** Opening RECORD EXTRACTS block **
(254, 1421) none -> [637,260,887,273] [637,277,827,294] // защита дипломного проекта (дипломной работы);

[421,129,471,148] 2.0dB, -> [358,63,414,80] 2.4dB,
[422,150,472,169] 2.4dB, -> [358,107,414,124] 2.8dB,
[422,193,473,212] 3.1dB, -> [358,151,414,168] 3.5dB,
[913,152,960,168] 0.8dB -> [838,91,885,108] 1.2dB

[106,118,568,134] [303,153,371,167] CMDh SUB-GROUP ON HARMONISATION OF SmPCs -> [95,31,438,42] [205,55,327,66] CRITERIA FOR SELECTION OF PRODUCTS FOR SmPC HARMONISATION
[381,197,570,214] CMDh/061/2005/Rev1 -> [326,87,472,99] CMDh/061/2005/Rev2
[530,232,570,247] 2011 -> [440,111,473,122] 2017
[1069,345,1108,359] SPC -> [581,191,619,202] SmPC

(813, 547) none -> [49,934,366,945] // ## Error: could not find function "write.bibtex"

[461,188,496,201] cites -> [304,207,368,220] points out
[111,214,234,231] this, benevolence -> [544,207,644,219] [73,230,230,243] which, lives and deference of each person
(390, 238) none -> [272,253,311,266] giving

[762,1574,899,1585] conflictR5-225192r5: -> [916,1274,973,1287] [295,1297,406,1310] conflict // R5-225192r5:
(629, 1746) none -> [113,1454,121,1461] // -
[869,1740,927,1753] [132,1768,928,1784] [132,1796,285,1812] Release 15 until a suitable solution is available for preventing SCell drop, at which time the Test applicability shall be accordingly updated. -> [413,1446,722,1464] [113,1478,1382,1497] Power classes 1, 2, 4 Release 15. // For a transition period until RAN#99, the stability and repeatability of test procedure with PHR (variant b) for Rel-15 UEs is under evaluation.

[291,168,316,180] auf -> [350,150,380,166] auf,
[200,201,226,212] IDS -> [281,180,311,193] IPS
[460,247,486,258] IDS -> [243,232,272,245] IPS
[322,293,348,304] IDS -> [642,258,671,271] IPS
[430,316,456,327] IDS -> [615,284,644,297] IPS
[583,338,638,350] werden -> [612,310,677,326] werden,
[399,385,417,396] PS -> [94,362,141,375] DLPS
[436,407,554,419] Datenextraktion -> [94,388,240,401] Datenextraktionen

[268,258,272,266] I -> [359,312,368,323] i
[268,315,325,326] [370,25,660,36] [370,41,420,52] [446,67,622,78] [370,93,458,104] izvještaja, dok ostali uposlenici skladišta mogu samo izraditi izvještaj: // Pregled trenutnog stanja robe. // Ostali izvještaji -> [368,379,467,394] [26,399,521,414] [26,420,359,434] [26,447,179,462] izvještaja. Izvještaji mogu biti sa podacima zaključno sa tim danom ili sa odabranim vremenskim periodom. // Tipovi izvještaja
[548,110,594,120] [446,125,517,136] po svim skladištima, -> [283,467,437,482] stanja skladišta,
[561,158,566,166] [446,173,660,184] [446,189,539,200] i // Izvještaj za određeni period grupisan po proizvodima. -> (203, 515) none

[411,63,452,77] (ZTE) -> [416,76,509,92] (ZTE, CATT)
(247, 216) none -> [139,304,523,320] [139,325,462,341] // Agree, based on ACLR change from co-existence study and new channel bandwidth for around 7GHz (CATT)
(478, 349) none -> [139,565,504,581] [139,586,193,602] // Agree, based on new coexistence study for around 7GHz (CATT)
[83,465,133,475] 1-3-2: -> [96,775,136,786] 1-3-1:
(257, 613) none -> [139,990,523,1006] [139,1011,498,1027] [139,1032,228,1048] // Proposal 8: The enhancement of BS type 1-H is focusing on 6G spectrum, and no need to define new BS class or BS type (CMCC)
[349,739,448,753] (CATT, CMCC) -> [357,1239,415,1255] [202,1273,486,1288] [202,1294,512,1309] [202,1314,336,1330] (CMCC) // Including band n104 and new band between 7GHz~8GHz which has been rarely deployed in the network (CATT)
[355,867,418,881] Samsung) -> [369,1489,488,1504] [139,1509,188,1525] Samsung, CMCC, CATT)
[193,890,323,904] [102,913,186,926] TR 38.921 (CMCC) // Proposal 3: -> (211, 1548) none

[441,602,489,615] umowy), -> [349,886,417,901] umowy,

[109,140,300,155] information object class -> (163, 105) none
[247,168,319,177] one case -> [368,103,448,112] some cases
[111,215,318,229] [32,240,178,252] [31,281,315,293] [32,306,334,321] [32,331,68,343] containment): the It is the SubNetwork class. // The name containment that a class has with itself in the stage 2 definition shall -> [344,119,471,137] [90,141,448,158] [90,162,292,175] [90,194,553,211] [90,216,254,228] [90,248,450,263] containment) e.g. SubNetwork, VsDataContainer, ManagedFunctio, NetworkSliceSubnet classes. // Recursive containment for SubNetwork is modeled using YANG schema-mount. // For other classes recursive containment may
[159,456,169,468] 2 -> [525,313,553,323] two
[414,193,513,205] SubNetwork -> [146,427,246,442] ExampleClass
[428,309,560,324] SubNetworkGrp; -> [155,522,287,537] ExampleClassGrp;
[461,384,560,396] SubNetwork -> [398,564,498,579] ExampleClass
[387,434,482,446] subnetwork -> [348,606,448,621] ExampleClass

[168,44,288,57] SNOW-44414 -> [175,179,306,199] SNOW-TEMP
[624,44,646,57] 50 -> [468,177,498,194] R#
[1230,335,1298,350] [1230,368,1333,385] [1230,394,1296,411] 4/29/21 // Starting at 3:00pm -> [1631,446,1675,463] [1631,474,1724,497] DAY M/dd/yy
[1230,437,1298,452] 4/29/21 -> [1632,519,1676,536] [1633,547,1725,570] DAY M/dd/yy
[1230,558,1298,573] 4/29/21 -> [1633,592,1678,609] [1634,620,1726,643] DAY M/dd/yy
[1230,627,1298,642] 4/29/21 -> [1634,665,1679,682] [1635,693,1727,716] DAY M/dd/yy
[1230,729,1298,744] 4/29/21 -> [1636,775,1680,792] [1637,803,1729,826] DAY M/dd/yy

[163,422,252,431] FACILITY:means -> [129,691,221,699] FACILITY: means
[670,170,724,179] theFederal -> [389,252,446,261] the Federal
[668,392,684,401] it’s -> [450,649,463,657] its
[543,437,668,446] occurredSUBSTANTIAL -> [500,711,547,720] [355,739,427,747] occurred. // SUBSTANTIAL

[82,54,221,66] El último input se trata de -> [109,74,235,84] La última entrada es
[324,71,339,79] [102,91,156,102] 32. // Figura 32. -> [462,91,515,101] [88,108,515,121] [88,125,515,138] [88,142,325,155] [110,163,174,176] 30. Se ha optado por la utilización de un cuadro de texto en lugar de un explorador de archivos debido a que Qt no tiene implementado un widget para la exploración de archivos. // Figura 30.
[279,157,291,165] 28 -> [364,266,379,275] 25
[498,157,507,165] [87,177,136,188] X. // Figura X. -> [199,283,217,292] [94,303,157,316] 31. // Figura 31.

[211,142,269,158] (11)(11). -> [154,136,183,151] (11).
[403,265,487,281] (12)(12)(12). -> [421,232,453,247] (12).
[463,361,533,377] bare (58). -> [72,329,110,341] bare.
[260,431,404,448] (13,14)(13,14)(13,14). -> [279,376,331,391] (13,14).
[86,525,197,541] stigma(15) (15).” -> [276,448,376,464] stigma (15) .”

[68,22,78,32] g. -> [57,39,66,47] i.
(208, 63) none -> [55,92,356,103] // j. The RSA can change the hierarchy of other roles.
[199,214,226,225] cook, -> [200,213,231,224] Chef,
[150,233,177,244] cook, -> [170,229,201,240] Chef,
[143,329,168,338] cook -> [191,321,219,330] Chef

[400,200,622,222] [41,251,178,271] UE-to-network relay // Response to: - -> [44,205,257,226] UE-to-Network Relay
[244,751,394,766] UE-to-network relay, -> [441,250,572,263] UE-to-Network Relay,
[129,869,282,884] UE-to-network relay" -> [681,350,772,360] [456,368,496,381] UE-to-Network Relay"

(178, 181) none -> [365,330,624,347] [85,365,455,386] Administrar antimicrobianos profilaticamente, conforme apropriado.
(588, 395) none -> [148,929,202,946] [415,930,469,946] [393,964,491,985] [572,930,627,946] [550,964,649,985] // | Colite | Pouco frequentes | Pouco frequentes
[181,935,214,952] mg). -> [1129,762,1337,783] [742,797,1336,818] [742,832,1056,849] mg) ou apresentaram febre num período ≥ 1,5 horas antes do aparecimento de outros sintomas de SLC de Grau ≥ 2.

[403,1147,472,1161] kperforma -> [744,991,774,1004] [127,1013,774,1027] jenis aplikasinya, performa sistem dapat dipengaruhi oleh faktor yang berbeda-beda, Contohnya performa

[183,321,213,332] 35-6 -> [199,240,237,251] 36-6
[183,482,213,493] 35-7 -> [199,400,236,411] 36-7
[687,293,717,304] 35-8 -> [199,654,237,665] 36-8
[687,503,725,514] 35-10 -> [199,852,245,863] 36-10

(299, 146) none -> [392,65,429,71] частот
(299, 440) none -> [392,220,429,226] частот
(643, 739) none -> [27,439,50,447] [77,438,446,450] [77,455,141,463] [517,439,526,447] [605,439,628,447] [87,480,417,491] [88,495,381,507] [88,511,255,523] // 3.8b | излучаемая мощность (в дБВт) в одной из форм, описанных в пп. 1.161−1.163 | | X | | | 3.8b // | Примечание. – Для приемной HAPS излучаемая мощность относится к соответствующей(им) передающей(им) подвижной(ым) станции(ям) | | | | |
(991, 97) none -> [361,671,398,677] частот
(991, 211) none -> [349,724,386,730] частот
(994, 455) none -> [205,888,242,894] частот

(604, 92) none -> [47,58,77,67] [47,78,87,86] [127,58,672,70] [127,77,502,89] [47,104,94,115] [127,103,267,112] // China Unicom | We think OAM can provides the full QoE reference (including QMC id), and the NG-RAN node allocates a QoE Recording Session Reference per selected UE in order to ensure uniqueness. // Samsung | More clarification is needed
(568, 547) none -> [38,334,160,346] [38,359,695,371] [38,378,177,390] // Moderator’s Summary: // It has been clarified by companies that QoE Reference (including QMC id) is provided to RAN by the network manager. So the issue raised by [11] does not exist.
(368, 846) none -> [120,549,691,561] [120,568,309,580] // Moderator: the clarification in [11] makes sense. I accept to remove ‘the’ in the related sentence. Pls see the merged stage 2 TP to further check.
** Closing RECORD EXTRACTS block **
### AIM OF THE TASK
From the line holding "(643, 739) none" to the last line of the records, quote each line exactly and add nothing.

### FINAL ANSWER
(643, 739) none -> [27,439,50,447] [77,438,446,450] [77,455,141,463] [517,439,526,447] [605,439,628,447] [87,480,417,491] [88,495,381,507] [88,511,255,523] // 3.8b | излучаемая мощность (в дБВт) в одной из форм, описанных в пп. 1.161−1.163 | | X | | | 3.8b // | Примечание. – Для приемной HAPS излучаемая мощность относится к соответствующей(им) передающей(им) подвижной(ым) станции(ям) | | | | |
(991, 97) none -> [361,671,398,677] частот
(991, 211) none -> [349,724,386,730] частот
(994, 455) none -> [205,888,242,894] частот

(604, 92) none -> [47,58,77,67] [47,78,87,86] [127,58,672,70] [127,77,502,89] [47,104,94,115] [127,103,267,112] // China Unicom | We think OAM can provides the full QoE reference (including QMC id), and the NG-RAN node allocates a QoE Recording Session Reference per selected UE in order to ensure uniqueness. // Samsung | More clarification is needed
(568, 547) none -> [38,334,160,346] [38,359,695,371] [38,378,177,390] // Moderator’s Summary: // It has been clarified by companies that QoE Reference (including QMC id) is provided to RAN by the network manager. So the issue raised by [11] does not exist.
(368, 846) none -> [120,549,691,561] [120,568,309,580] // Moderator: the clarification in [11] makes sense. I accept to remove ‘the’ in the related sentence. Pls see the merged stage 2 TP to further check.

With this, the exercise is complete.